Are you depressed? Depression detection test.
Address the causes of your stress
Try to understand what is causing you stress, then attack the root of the problem. Until then, find ways of responding to stress other than smoking. Practising a relaxation technique (yoga, relaxation therapy) can help you to manage stress and tension better.
Breathe slowly and deeply several times. Relax while listening to music, talking to someone, reading a newspaper or a book, doing sport, exercise or any other activity that you enjoy. For the first few days at least, it is advisable to get plenty of sleep and to take naps.
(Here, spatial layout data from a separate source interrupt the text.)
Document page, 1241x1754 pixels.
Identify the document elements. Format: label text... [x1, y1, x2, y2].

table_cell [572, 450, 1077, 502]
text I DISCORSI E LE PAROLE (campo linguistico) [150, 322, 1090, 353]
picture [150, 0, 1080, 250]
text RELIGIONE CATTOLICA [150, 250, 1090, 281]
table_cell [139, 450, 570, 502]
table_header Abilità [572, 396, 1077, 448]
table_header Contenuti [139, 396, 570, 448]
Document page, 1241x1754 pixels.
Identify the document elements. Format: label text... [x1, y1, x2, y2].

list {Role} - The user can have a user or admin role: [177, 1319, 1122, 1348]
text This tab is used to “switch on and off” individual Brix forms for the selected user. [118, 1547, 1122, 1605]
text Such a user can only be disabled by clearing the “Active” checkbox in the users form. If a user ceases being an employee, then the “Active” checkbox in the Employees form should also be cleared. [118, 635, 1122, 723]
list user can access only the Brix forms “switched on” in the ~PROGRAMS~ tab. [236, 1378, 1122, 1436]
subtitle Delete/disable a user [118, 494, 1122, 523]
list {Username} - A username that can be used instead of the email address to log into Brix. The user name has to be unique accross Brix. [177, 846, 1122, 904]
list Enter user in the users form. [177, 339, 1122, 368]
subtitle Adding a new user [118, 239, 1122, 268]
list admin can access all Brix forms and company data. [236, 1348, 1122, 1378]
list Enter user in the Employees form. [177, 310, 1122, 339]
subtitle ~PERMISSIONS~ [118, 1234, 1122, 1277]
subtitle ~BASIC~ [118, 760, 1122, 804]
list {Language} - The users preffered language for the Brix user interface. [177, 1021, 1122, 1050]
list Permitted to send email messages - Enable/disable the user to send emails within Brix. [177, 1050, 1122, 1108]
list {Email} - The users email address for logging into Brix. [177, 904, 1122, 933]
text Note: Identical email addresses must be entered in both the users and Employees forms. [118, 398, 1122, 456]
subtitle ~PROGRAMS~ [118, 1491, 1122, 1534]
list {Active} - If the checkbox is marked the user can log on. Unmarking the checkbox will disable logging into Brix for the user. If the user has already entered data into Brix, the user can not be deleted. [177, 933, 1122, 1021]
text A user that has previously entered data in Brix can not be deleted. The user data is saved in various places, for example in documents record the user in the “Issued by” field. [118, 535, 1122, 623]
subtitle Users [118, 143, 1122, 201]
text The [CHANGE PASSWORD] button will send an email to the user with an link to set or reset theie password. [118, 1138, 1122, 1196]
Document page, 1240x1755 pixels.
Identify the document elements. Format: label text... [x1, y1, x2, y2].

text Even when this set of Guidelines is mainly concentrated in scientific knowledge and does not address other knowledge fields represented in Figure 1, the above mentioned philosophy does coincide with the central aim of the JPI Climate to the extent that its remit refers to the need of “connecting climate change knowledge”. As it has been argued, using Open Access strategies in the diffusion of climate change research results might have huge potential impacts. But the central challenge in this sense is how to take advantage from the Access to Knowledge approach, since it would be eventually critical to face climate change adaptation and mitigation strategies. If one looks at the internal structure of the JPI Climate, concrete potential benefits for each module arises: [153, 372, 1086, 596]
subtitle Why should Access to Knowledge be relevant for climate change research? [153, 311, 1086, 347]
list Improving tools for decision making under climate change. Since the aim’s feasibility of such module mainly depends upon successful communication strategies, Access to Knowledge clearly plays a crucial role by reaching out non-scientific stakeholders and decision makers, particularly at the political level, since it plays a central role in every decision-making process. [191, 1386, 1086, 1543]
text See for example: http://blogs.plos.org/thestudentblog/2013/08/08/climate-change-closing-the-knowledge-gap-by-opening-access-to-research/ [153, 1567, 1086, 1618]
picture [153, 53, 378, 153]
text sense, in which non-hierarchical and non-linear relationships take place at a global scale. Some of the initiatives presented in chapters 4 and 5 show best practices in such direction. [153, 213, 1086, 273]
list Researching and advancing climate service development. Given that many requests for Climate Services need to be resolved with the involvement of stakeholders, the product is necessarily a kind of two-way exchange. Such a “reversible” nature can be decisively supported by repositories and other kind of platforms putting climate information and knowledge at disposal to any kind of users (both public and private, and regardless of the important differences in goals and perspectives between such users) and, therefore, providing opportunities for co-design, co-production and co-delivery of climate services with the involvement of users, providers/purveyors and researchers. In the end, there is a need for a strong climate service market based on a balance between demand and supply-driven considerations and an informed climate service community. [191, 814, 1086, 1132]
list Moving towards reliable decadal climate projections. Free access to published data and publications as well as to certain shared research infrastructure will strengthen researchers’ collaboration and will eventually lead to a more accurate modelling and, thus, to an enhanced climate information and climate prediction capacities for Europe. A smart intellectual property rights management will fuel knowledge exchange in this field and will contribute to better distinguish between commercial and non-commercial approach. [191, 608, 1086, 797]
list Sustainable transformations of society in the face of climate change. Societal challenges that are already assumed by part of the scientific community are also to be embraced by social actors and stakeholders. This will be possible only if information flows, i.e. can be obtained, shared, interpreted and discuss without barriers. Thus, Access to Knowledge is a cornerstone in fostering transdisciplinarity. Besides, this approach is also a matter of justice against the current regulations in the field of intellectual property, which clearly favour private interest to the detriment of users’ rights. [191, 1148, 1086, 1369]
It is recommended that you avoid all causes of irritation and conflict during the first week of quitting. Always keep in mind that a cigarette does not solve problems.
Inform your entourage
After quitting smoking, some people become irritable. Tell those around you that you are trying to quit smoking and ask them to show understanding and patience for a while.
Express your feelings
If we talk about emotions they are easier to manage. Say how you feel openly and calmly. Stay in touch with your friends and family, calling and meeting them as often as possible.
Organizing your schedule
By planning activities in advance, we avoid moments of boredom during which the urge to smoke can insinuate itself.
Instead of performing tasks as they present themselves, prioritize. Identify your most productive hours and spend them on top priority tasks. Maintain control during unexpected occurrences and interruptions (such as telephone calls and visits) by anticipating your behavior. Learn to say no. And above all, plan fun activities to recharge your batteries.